What to do =
Pictures stay out; everything else in the records below is to be repeated exactly.

Entries provided =
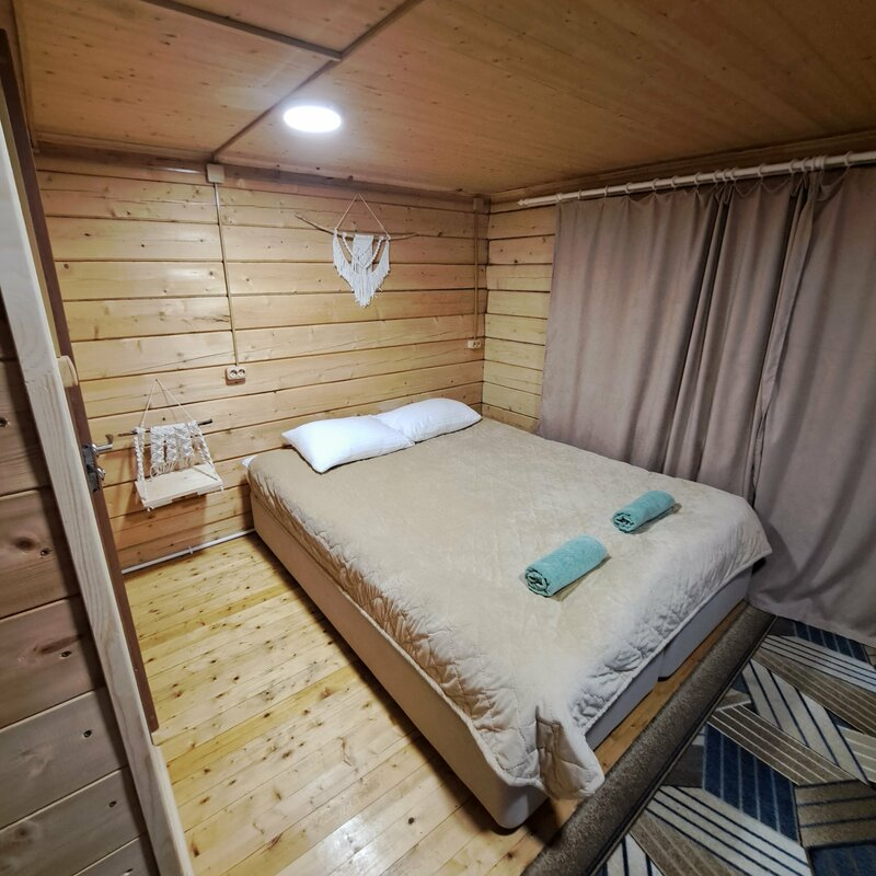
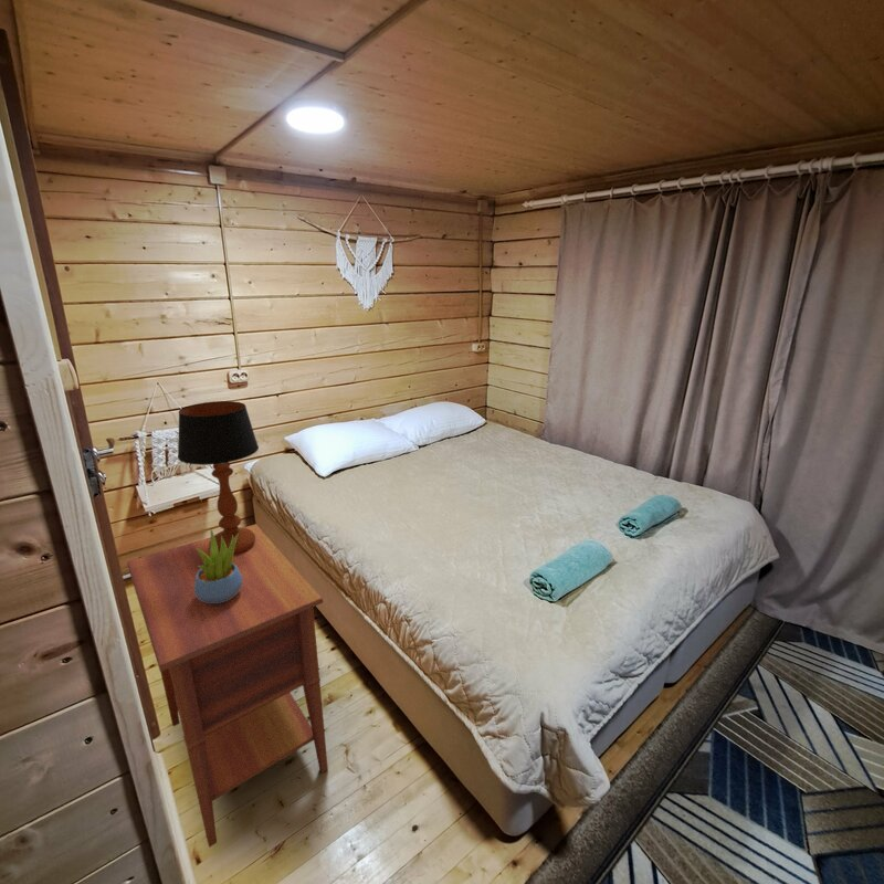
+ table lamp [177,400,260,555]
+ nightstand [126,523,329,849]
+ succulent plant [194,528,242,603]
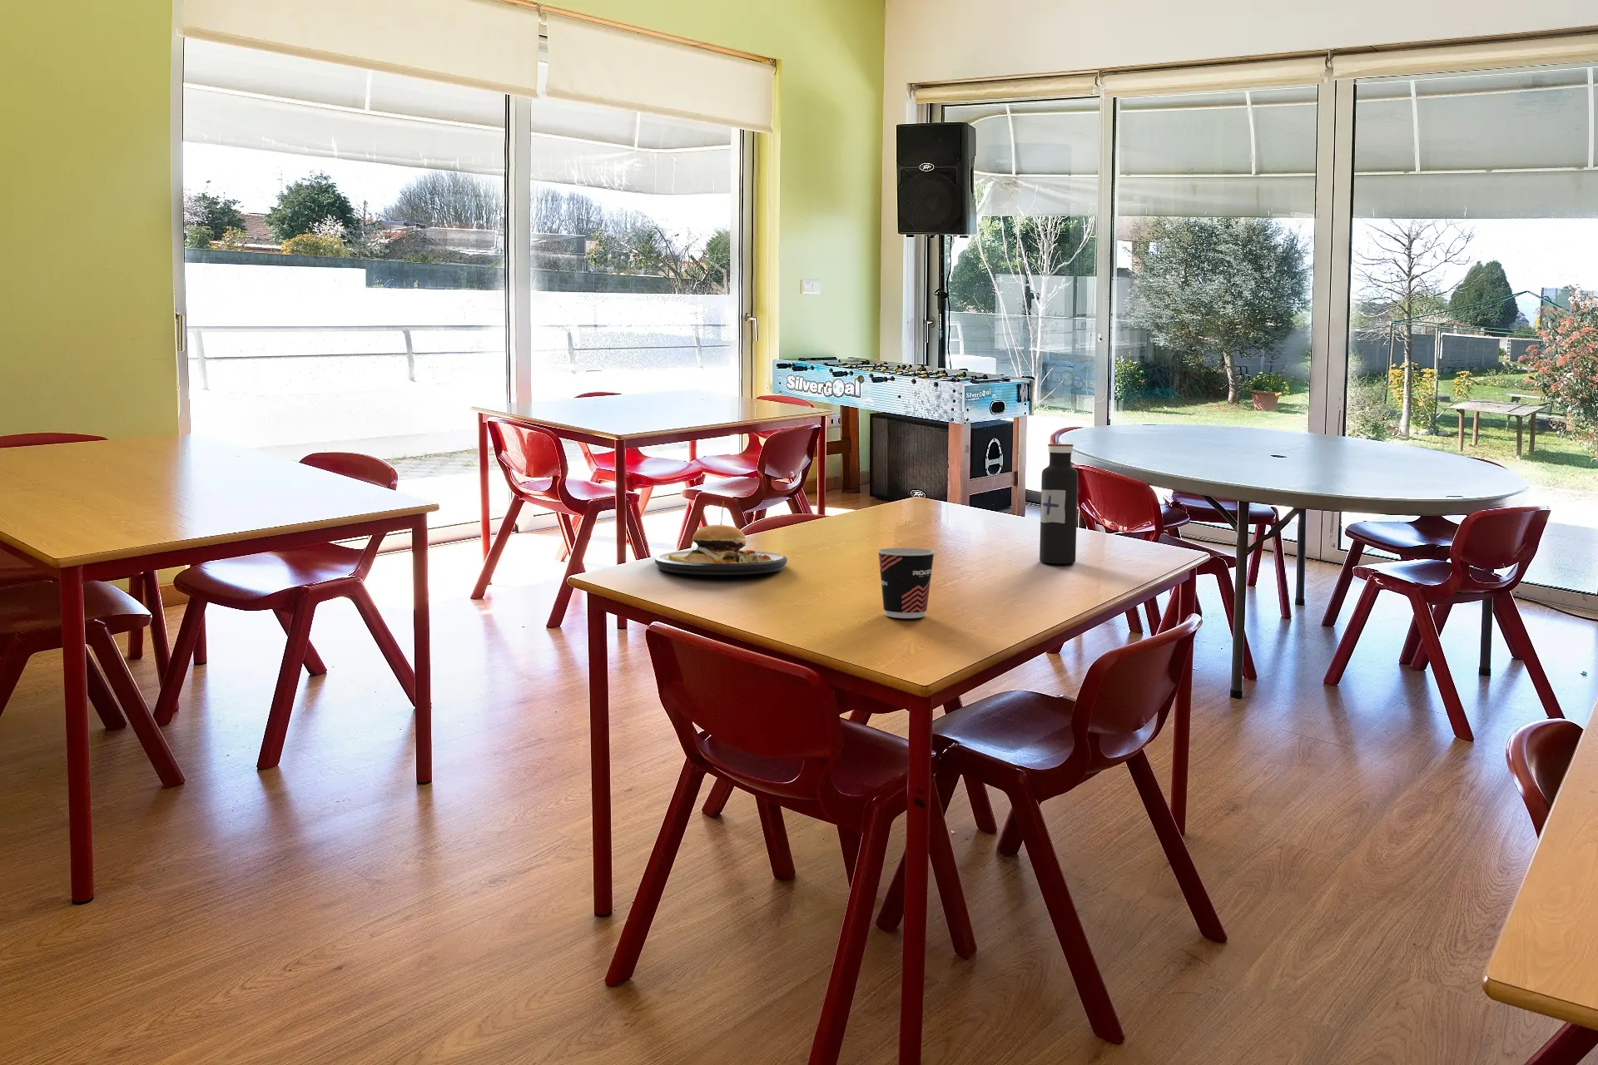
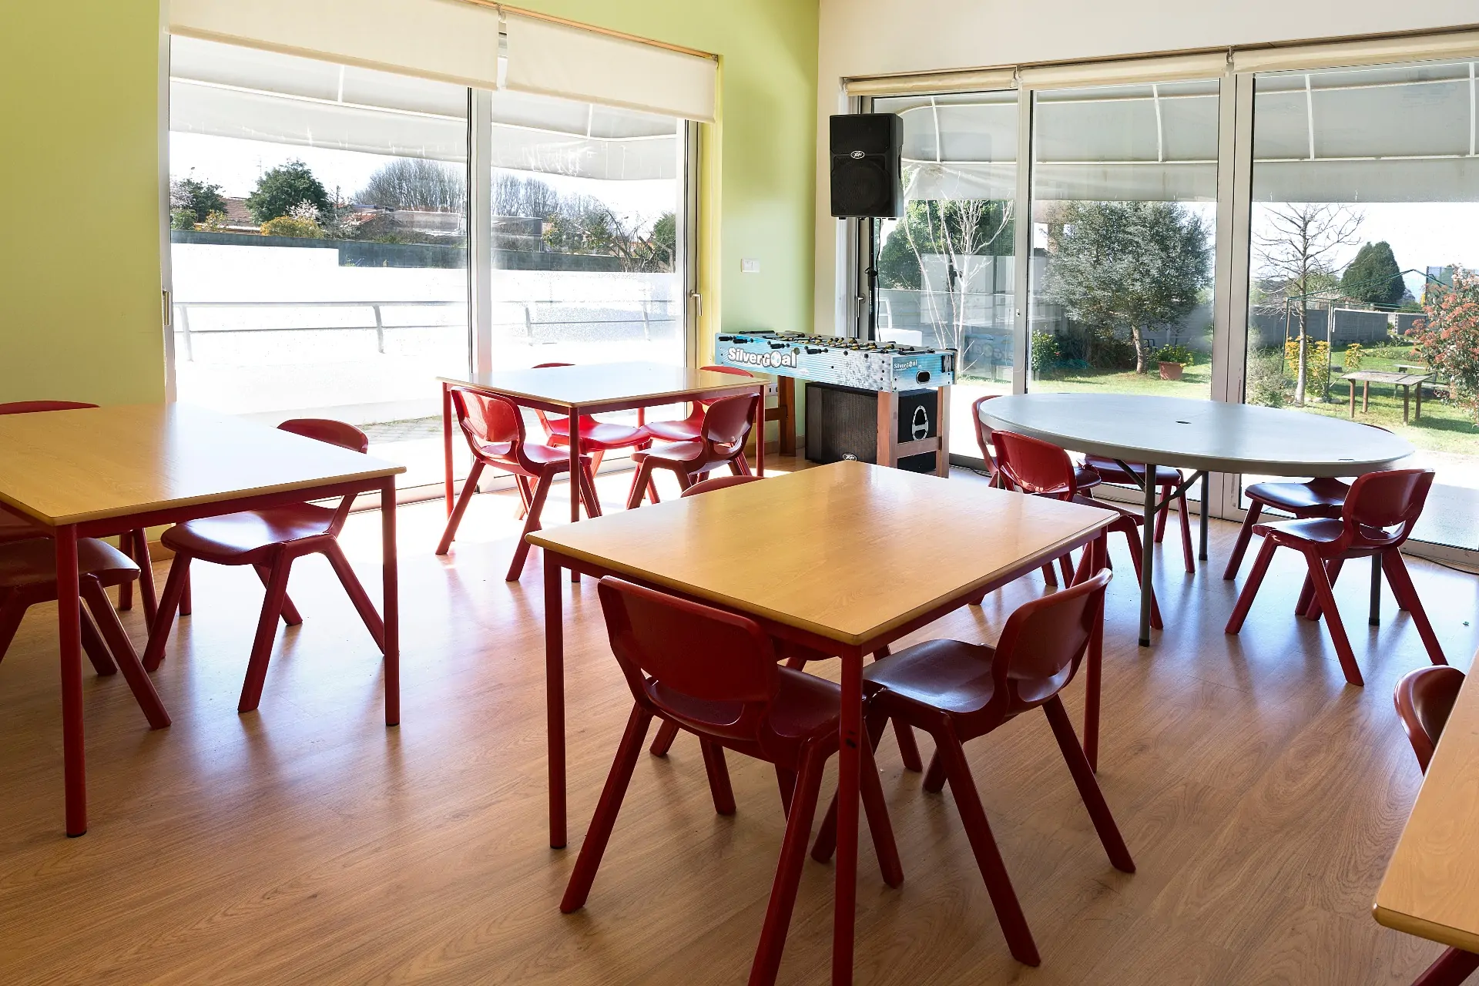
- cup [876,548,936,619]
- water bottle [1039,443,1078,565]
- plate [654,500,788,575]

Task solution =
+ table lamp [177,400,260,555]
+ nightstand [126,523,329,849]
+ succulent plant [194,528,242,603]
- cup [876,548,936,619]
- water bottle [1039,443,1078,565]
- plate [654,500,788,575]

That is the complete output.